Di dalam makalahnya (hal. 12), beliau mencantumkan sebuah hadis sebagai berikut:
عَنْ عُرْوَةَ بْنِ الْمُغِيرَةِ بْنِ شُعْبَةَ عَنْ أَبِيْهِ قَالَ تَخَلَّفَ رَسُولُ اللَّهِ صلى الله عليه و سلم وَتَخَلَّفْتُ مَعَهُ فَلَمَّا قَضَى حَاجَتَهُ قَالَ أَمَعَكَ مَاءٌ فَأَتَيْتُهُ بِمِطْهَرَةٍ فَغَسَلَ كَفَّيْهِ وَوَجْهَهُ ثُمَّ ذَهَبَ يَحْسِرُ عَنْ ذِرَاعَيْهِ فَضَاقَ كُمُّ الْجُبَّةِ فَأَخْرَجَ يَدَهُ مِنْ تَحْتِ الْجُبَّةِ وَأَلْقَى الْجُبَّةَ عَلَى مَنْكِبَيْهِ وَغَسَلَ ذِرَاعَيْهِ وَمَسَحَ بِنَاصِيَتِهِ وَعَلَى الْعِمَامَةِ وَعَلَى خُفَّيْهِ ثُمَّ رَكِبَ وَرَكِبْتُ فَانْتَهَيْنَا إِلَى الْقَوْمِ وَقَدْ قَامُوا فِي الصَّلاَةِ يُصَلِّي بِهِمْ عَبْدُ الرَّحْمَنِ بْنُ عَوْفٍ وَقَدْ رَكَعَ بِهِمْ رَكْعَةً فَلَمَّا أَحَسَّ بِالنَّبِيِّ صلى الله عليه و سلم ذَهَبَ يَتَأَخَّرُ فَأَوْمَأَ إِلَيْهِ فَصَلَّى بِهِمْ فَلَمَّا سَلَّمَ قَامَ النَّبِيُّ صلى الله عليه و سلم وَقُمْتُ فَرَكَعْنَا الرَّكْعَةَ الَّتِي سَبَقَتْنَا – أخرجه مسلم في صحيحه ج 1 ص 229\ح 274 والبخاري في صحيحه ج 1 ص 143 \356-
Dari Urwah bin al-Mughirah bin Syu’bah, dari ayahny,a ia berkata, “Rasulullah saw. terlambat dan akupun terlampat bersamanya. Selesai beliau memenuhi hajatnya, beliau bersabda, “Apakah kamu punya air?” Maka ku bawakan air wudu, lalu beliau mencuci wajahnya dan kedua telapak tangannya, dan beliau mengalami kesulitan mencuci dua lengannya, karena sempit lengan jubahnya. Maka beliau melepasnya serta diletakkannya di atas bahunya. Lalu beliau mencuci dua lengannya dan mengusap ubun-ubunnya serta mengusap ke atas sorban dan kedua sepatunya. Kemudian beliau menaiki kendaraan bersamaku hingga tiba pada kaum. Dan kaum tersebut telah berdiri melaksanakan salat dengan Abdurrahman bin Auf sebagai imam. Dia bersama jamaah telah menyelesaikan satu rakaat. Ketika dia merasa kedatangan Nabi saw, maka dia pun berencana mundur, maka beliau memberi isyarat (untuk tetap menjadi imam). Maka dia mengimami mereka. Ketika dia membaca salam Rasul berdiri dan aku pun berdiri. Maka kami ruku’ untuk melengkapi yang tertinggal. “ (H.r. Bukhori dan Muslim)

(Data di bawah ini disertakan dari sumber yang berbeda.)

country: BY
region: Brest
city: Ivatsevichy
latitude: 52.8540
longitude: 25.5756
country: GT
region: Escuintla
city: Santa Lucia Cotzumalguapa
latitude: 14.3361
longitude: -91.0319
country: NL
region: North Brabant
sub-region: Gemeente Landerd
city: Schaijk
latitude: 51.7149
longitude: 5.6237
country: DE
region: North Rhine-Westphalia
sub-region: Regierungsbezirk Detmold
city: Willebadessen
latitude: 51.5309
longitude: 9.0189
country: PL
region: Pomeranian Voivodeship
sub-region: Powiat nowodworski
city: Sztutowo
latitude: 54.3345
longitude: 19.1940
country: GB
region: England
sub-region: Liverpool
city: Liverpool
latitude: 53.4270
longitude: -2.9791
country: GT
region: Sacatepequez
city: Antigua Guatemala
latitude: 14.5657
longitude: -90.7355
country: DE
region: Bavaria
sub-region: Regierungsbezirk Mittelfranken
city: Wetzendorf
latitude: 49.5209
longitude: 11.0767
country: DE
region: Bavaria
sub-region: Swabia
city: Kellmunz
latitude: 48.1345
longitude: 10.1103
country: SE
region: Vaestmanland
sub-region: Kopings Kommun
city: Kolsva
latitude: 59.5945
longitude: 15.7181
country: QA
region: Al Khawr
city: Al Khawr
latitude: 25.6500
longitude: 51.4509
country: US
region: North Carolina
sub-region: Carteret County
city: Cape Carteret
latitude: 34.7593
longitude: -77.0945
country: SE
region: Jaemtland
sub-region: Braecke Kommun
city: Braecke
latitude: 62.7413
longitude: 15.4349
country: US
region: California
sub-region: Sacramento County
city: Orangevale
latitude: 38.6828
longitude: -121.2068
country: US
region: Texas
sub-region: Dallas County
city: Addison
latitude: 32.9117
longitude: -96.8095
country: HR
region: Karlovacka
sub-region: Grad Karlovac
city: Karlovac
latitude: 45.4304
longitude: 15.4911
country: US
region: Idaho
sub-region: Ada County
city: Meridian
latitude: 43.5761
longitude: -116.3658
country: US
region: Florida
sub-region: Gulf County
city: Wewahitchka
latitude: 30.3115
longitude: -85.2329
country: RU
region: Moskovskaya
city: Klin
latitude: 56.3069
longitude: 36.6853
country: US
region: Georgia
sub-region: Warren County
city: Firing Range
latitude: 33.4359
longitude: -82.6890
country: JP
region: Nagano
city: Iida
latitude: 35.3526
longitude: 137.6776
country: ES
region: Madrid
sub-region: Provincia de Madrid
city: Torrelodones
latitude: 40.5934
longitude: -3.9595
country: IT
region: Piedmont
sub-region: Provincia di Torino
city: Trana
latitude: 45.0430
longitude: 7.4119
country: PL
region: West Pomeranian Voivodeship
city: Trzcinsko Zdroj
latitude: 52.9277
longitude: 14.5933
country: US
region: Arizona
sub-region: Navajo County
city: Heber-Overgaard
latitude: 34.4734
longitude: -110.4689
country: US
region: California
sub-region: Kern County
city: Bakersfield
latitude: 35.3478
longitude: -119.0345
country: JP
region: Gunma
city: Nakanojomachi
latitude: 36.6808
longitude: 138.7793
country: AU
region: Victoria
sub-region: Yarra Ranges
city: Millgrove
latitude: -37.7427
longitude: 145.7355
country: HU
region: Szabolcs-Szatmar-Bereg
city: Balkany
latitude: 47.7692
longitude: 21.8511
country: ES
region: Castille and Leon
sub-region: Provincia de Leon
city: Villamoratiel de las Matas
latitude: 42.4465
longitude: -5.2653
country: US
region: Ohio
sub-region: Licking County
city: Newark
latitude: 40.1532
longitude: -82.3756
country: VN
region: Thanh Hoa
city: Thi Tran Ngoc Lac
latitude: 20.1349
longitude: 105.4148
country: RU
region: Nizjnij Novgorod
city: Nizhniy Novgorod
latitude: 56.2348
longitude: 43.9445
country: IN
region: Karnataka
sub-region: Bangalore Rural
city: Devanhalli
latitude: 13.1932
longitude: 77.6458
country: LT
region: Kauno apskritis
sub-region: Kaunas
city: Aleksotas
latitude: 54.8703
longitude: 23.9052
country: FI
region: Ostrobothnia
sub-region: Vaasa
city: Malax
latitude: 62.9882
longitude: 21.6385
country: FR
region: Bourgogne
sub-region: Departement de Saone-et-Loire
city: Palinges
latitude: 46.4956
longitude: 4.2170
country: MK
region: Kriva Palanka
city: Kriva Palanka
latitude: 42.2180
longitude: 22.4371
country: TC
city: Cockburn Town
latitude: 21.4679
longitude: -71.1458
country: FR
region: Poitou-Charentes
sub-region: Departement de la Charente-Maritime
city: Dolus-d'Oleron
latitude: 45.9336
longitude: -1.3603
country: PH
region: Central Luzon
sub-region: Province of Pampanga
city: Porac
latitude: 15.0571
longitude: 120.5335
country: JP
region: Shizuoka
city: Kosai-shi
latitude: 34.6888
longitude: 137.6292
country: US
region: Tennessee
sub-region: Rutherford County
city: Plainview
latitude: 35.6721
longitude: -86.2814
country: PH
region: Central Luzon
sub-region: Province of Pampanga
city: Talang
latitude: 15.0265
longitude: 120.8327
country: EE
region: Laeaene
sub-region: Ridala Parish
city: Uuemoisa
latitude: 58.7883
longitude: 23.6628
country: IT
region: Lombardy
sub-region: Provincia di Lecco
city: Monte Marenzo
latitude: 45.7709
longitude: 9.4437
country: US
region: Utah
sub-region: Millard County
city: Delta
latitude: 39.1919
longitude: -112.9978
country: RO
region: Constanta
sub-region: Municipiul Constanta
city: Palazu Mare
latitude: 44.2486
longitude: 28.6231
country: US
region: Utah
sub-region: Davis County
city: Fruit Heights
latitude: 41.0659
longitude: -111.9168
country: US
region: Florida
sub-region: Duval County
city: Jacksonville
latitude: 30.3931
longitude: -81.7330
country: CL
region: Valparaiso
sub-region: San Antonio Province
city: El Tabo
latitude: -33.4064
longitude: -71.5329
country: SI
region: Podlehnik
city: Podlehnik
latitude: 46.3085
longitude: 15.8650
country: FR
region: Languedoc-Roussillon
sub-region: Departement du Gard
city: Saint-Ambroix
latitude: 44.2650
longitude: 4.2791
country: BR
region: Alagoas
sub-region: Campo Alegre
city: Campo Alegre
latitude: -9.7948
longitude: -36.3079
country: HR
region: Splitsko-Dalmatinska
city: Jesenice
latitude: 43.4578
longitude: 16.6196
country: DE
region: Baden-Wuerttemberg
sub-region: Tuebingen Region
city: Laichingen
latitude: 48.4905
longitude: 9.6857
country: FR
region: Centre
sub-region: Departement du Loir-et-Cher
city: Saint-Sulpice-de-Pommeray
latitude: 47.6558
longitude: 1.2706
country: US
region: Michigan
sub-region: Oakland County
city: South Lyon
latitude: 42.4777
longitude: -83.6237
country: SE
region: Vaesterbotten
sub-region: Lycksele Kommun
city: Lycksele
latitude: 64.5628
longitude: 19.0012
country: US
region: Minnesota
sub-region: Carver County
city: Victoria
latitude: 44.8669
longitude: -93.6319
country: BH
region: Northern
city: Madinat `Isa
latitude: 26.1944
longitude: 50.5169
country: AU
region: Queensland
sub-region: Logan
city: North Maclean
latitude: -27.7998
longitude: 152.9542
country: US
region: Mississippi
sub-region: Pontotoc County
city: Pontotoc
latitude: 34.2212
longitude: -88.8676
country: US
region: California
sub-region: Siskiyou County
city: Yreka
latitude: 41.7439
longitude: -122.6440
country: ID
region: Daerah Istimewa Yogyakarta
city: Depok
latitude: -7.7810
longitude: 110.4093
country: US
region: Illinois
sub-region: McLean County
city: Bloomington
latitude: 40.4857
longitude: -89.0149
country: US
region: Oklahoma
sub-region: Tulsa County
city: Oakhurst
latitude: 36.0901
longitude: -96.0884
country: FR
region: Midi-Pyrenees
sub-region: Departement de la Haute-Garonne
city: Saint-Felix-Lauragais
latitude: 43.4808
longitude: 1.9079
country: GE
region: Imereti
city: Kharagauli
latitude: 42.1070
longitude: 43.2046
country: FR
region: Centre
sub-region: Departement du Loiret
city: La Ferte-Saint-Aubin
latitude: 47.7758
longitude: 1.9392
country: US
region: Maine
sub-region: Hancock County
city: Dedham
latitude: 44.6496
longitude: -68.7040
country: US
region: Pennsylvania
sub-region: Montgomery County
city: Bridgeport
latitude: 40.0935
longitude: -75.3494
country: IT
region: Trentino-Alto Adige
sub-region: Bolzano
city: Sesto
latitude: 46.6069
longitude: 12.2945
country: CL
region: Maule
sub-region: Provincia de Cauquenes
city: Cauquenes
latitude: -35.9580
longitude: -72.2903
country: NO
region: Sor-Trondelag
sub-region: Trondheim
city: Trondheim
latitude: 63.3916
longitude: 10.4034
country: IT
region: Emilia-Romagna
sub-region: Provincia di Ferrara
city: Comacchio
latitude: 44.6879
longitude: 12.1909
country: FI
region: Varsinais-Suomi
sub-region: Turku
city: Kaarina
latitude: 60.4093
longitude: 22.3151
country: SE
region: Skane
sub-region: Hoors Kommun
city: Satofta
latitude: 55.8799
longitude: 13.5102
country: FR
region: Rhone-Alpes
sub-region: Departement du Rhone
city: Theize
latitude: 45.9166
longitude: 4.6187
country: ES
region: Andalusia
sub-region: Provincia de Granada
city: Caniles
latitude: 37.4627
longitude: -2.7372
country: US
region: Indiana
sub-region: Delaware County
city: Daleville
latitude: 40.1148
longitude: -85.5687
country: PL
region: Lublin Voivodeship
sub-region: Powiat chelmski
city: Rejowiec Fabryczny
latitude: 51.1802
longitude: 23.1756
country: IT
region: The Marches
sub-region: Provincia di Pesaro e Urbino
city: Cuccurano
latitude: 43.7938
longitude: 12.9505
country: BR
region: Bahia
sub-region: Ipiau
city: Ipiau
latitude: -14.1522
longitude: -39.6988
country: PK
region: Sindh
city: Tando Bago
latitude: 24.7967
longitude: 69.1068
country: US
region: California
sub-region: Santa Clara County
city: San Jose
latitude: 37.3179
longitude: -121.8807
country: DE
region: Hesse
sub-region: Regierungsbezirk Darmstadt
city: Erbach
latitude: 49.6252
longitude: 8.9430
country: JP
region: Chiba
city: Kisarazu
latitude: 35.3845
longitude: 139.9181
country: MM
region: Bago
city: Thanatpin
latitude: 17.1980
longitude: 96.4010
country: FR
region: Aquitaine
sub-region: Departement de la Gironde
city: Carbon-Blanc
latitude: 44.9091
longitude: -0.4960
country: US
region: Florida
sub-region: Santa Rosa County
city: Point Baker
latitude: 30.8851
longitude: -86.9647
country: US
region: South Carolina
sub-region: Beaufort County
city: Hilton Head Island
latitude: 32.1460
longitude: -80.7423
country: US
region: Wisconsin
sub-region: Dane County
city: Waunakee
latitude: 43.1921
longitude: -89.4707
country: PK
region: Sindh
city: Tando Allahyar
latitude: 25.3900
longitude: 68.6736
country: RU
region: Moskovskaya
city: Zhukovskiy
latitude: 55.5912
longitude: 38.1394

Beliau mencantumkan tujuh pelajaran dari hadis tersebut, antara lain:
- Al-Mughirah pernah terlambat salat bersama Rasulullah saw. karena perjalanan.
- Rasulullah bersama seorang sahabatnya tertinggal satu rakaat dalam salat berjamaah dengan masyarakat setempat yang diimami Abdurrahman
- Rasul bersama al-Mughirah melanjutkan salatnya hingga selesai. Hadis menjelaskan bahwa jika tertinggal satu rakaat atau lebih dalam berjamaah maka sempurnakan sesuai dengan jumlah yang tertinggal. Bagaimana cara menyelesaikannya?
- Tidak ditemukan al-Mughirah berjamaah kepada Rasul karena tiada kata yang menunjukkannya. Bahkan kalimat di atas lebih memberi isyarat adanya Rasulullah dan al-Mughirah menyelesaikan salat masing-masing. Sebab kalimat قام رسول الله وقمت dilanjutkan dengan فركعنا memberi isyarat al-Mughirah berdiri bukan karena Rasulullah saw. berdiri, dan al-Mughirah ruku pada waktu yang sama dengan ruku Rasulullah. Sedangkan dalam aturan berjamaah makmum mesti mengikuti imam artinya makmum tidak bergerak bersama-sama dengan imam.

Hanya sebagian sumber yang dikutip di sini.